# [PROBLEM]
All of the data must be returned word for word.

---- DATASET CONTENT

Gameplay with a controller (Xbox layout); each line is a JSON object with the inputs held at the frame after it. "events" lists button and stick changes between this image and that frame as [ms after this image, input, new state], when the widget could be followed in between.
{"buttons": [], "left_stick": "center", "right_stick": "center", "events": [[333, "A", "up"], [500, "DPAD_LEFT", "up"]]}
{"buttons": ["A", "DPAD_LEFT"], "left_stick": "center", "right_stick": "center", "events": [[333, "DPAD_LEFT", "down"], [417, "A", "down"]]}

--------

# [ANSWER FOR THE TASK]
Gameplay with a controller (Xbox layout); each line is a JSON object with the inputs held at the frame after it. "events" lists button and stick changes between this image and that frame as [ms after this image, input, new state], when the widget could be followed in between.
{"buttons": [], "left_stick": "center", "right_stick": "center", "events": [[333, "A", "up"], [500, "DPAD_LEFT", "up"]]}
{"buttons": ["A", "DPAD_LEFT"], "left_stick": "center", "right_stick": "center", "events": [[333, "DPAD_LEFT", "down"], [417, "A", "down"]]}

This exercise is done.